• on Settembre 12, 2019

Israel. Cingoli (political analyst): “Concrete risk of annexation to the Jordan Valley”

Israeli Prime Minister Benjamin Netanyahu pledged to annex the Israeli settlements in the Jordan Valley and the Northern Dead Sea if re-elected on 17 September. Less than a week from what appears to be one of the most uncertain electoral rounds in recent years, the Israeli Premier, in office since 2009, plays the “extension of Israeli sovereignty” card to this area of the West Bank occupied since 1967. The Jordan Valley covers an area of 2,400 square kilometres (with 2.5 million Palestinian inhabitants), equivalent to a third of the West Bank, where some 500,000 Israeli settlers came to live over the years, in settlements and illegal outposts. The initiative that risks to further flare up the Middle Eastern area. In Netanyahu’s intentions, the Jordan Valley and the northern Dead Sea will become “the eastern defensive wall and safety belt of the country”. The Premier indicated the areas to be annexed: “from the city of Beit Shean in the north, following the so-called ‘Allon Trail’ to Ein Gedi on the Dead Sea.” The city of Jericho will not be annexed and, acting as a sort of enclave, will remain part of the Palestinian National Autonomy (PNA). Instead, large settlements would be annexed to Israel, such as Maalè Adumim, Gush Etzion, now adjacent to Jerusalem, and Ariel.

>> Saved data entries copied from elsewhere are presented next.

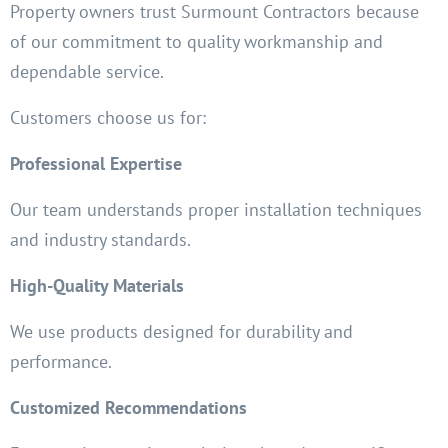
Property owners trust Surmount Contractors because
of our commitment to quality workmanship and
dependable service.
Customers choose us for:
Professional Expertise
Our team understands proper installation techniques
and industry standards.
High-Quality Materials
We use products designed for durability and
performance.
Customized Recommendations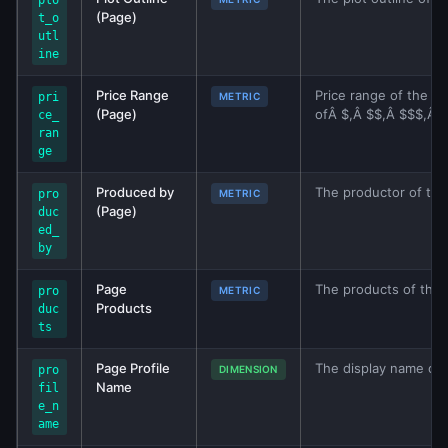
plo
(Page)
t_o
utl
ine
Price Range
Price range of the bu
pri
METRIC
(Page)
ofÂ $,Â $$,Â $$$,Â $$
ce_
ran
ge
Produced by
The productor of the 
pro
METRIC
(Page)
duc
ed_
by
Page
The products of this
pro
METRIC
Products
duc
ts
Page Profile
The display name of 
pro
DIMENSION
Name
fil
e_n
ame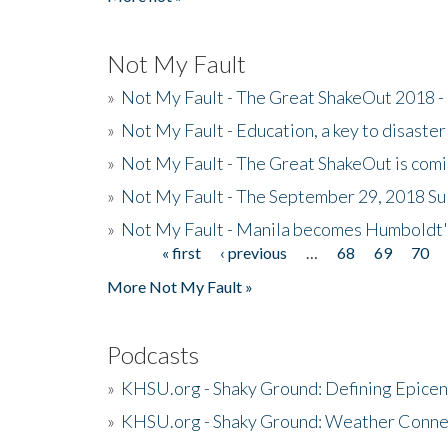
Not My Fault
»
Not My Fault - The Great ShakeOut 2018 -
»
Not My Fault - Education, a key to disaster
»
Not My Fault - The Great ShakeOut is com
»
Not My Fault - The September 29, 2018 Su
»
Not My Fault - Manila becomes Humboldt
« first
‹ previous
…
68
69
70
Pages
More Not My Fault »
Podcasts
»
KHSU.org - Shaky Ground: Defining Epicen
»
KHSU.org - Shaky Ground: Weather Conne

Reactions from the Arab world. Netanyahu’s announcement caused harsh reactions on the part of the Palestinians and the Arab world. “Palestinian land is not part of Netanyahu’s election campaign and it is not for sale!” exclaimed Palestinian Prime Minister Mohammad Shtayyeh, who dubbed Netanyahu “the chief destroyer of the peace process.” For his part, Palestinian President Abu Mazen threatened to cancel “all agreements with Israel”, while the Arab League, Turkey, Saudi Arabia, Jordan have strongly condemned the Israeli announcement defining it an “aggression”. For Hamas, which rules the Gaza Strip, “without US backing and international silence, notably of Europe, Netanyahu could not take such far-reaching steps.” Riyadh also called for an “emergency meeting” of the foreign ministers of the 57 member states of the Organisation for Islamic Cooperation (OIC).

Concrete risk. “Now the risk is to dismiss Netanyahu’s declaration as an electoral strategy, however not new, with the aim of uniting Likud’s electorate and ousting his opponents from the far right and draining the religious parties.” In the opinion of Middle East analyst and expert, former president of the Italian Centre for Peace in the Middle East (Cipmo), Janiki Cingoli,

“the Israeli Prime Minister’s initiative could turn out to be very concrete also because it is linked to the recognition of Israel’s sovereignty over the Golan Heights by the US President, Donald Trump, and to the US decision not to consider the West Bank as an occupied (but controlled, ed’s note.) territory. These announcements could give the green light to the annexation of part of the West Bank, claimed by Israel for decades.”

On top of this, Cingoli said, there is “the so-called ‘Agreement of the Century’, which in Trump’s intentions would put an end to the Israeli-Palestinian conflict, but which would appear to have a chiefly economic dimension. According to indiscretions under this agreement the Jordan Valley and the northern Dead Sea are both viewed as a safety buffer by Israel, as are the large settlement blocks.

A series of bantustans (territories set aside for Palestinians only, ed’s note.) with reinforced autonomy and economic incentives are thus taking shape”. For Cingoli, “Netanyahu’s promise should be viewed against the broader backdrop of tensions with Iran, Lebanon, Syria and Gaza, although a meeting between Trump and Iranian President Rouhani at the next UN assembly, mediated by France, has not been ruled out. Let’s not forget the artillery shells in the North, on the border with Lebanon and Gaza, where Palestinian rocket attacks continue.” Are we facing a death blow on the process for the resumption of negotiations?

“I doubt that an ongoing negotiation process can be spoken of when it comes to Trump – Cingoli said – but the possibility that the US president may change his mind, even in the event of a re-election, cannot be excluded. The same goes for Netanyahu who, alongside warlike declarations during the election campaign, eventually endeavours to avoid flare-ups of violence”.